• **Activities**
• 1. Answer these from the Finn Strivens interview:
(a) Which countries are Tomorrowlands pilot projects funded in?
(b) At which institution is Finn a visiting lecturer, and in what subject?
(c) How often is the Tomorrowland Community Meet series held?
• 2. Reproduce word for word the passage of the Finn Strivens interview between "Tomorrowland Community Meet" and "start and evolve?", inclusive.

• **Text provided**
::::::
Finn Strivens: ‘We are building a community of practice of youth-centred projects globally’

2022.09.07

Finn is a designer and foresight practitioner with a drive to enable people to shape their collective futures. He creates tangible tools, experiences and participatory foresight processes that help people to imagine and implement their visions of a better future.

Finn is the creative lead on SOIF’s National Strategy for the Next Generation programme, is an NGFP fellow, and the inaugural winner of the NGFP Walkabout Prize where he is using social media to engage young people to think about the future.

Finn is also a visiting lecturer in Global Innovation Design at Imperial College London and is founder of Futurall, a design studio specialising in producing design led participatory futures engagements. He is also a regular public speaker at foresight conferences such as Primer, Futures Festival, and the Global Foresight Summit.

Can you describe your project, “Tomorrowlands”?

Tomorrowland is an open, inspirational, safe space for praxis – physical or virtual – where youths co-imagine radical, preferred futures, produce cultural artefacts of their envisioned futures, and sustainably act on identified projects of interest. Tomorrowlands is funded by the NGFP (Next Generation Foresight Practitioners) to pilot projects in Bangladesh, Brazil, UK, Australia and the Netherlands. The Tomorrowlands project is led by NGFP Fellows Shakil Ahmed, Erica Bol, Rodrigo Mendes Leal, Finn Strivens and Ana Tiquia.

Tomorrowland Community Meet is an open invitation to foresight and futures practitioners working, or interested in working with young people to articulate, explore, and generate pathways towards desired futures. This quarterly series of talks, workshops, and participatory sessions aims to build a community of practice through sharing of outcomes and learnings from youth-centred projects globally.

How did your project start and evolve?

Lots of the Tomorrowland work goes back to what Shakil Ahmed wrote in his story as part of a future manifesto with SOIF’s (School of International Futures) NGFP (Next Generation Foresight Practitioners) network, where he talked about someone in Bangladesh walking through their 2050 city and visiting a Tomorrowland, which was a future space for democratic participation. So it’s all framed through a lens about the future of democracy and building new spaces for democracy. Shakil reached out to a number of people in the NGFP network doing work with young people, mostly around creating communities and community spaces to have discussions about alternative futures and, I guess, questioning the dominant narratives that run through our societies and in our media. This is what Tomorrowlands project is about: bring a bunch of people together who want to make sustainable formats for new communities and who use futures methods to try to create these spaces, co-op and adapt different methods for their own uses.

Do you always start from the same story ?
::::::
• **Input data**

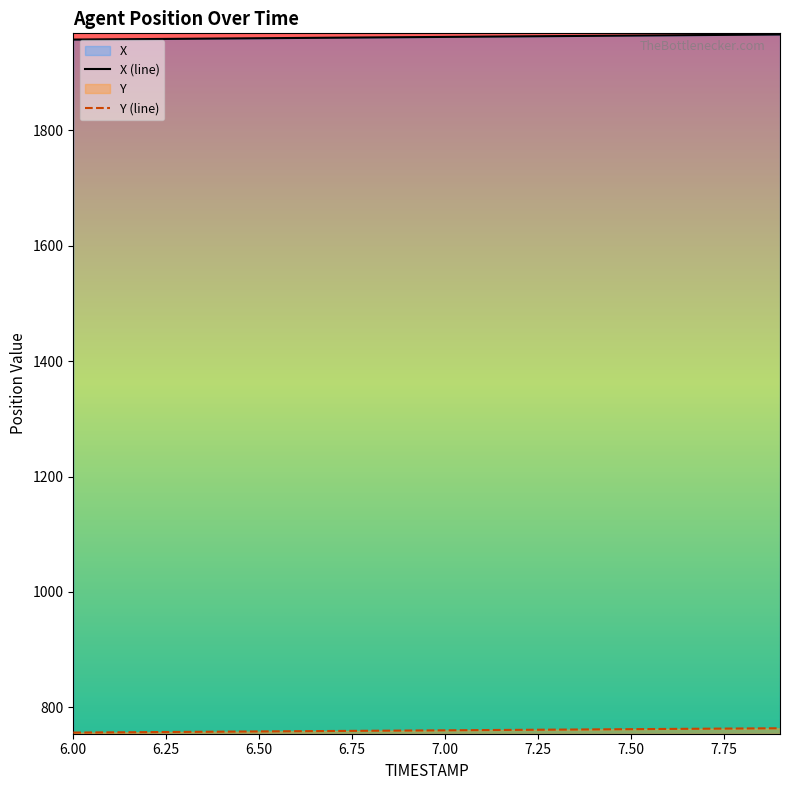

Rank the series by their maximum value, from lowest to highest.

Y, X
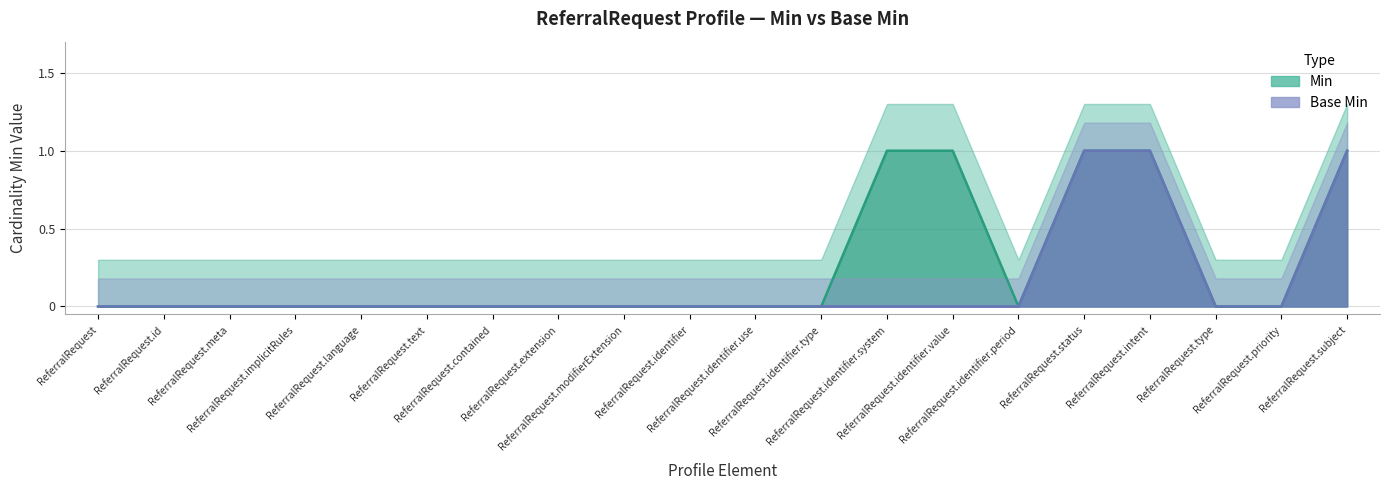

List the labels in order of Min value, smallest first.

ReferralRequest, ReferralRequest.id, ReferralRequest.meta, ReferralRequest.implicitRules, ReferralRequest.language, ReferralRequest.text, ReferralRequest.contained, ReferralRequest.extension, ReferralRequest.modifierExtension, ReferralRequest.identifier, ReferralRequest.identifier.use, ReferralRequest.identifier.type, ReferralRequest.identifier.period, ReferralRequest.type, ReferralRequest.priority, ReferralRequest.identifier.system, ReferralRequest.identifier.value, ReferralRequest.status, ReferralRequest.intent, ReferralRequest.subject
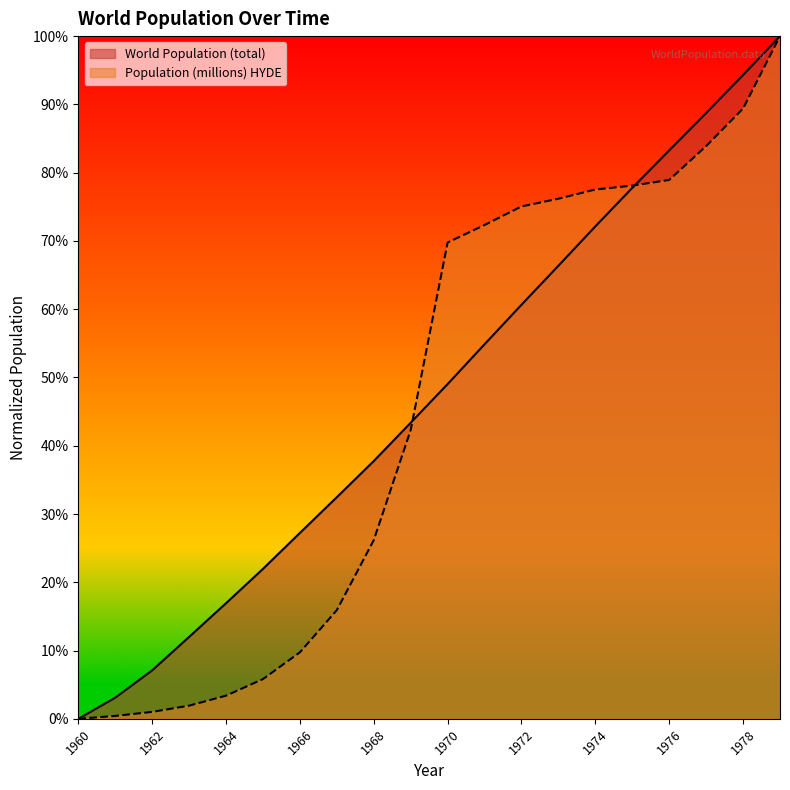

What is the difference between the World Population (total) values at 1968 and 1979?

0.6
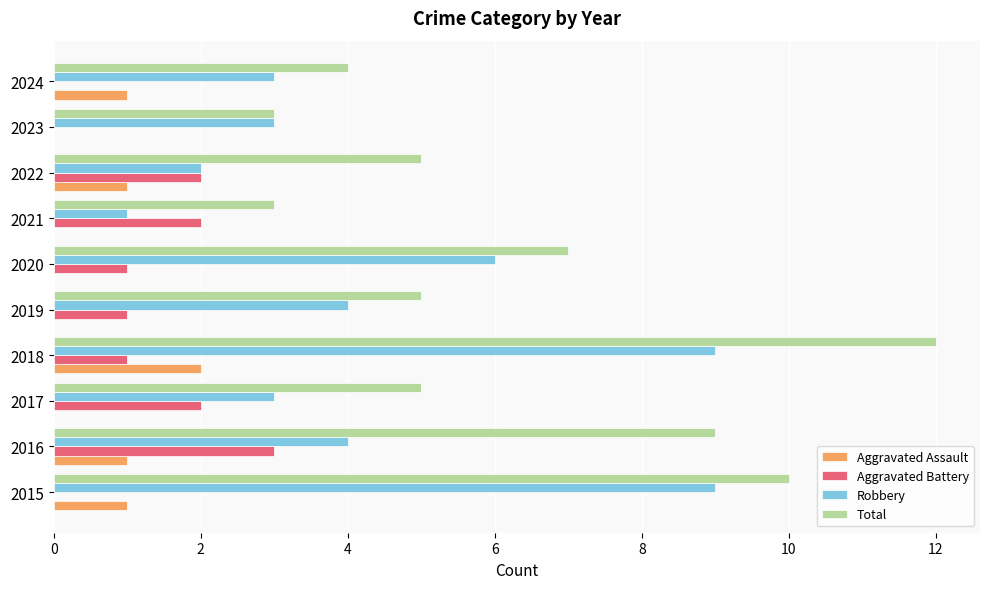

What is the sum of all Aggravated Assault values?

6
::::::
• **Answers to this exercise**
• 1.
(a) Bangladesh, Brazil, the UK, Australia and the Netherlands.
(b) Imperial College London, in Global Innovation Design.
(c) Quarterly.

• 2.
Tomorrowland Community Meet is an open invitation to foresight and futures practitioners working, or interested in working with young people to articulate, explore, and generate pathways towards desired futures. This quarterly series of talks, workshops, and participatory sessions aims to build a community of practice through sharing of outcomes and learnings from youth-centred projects globally.

How did your project start and evolve?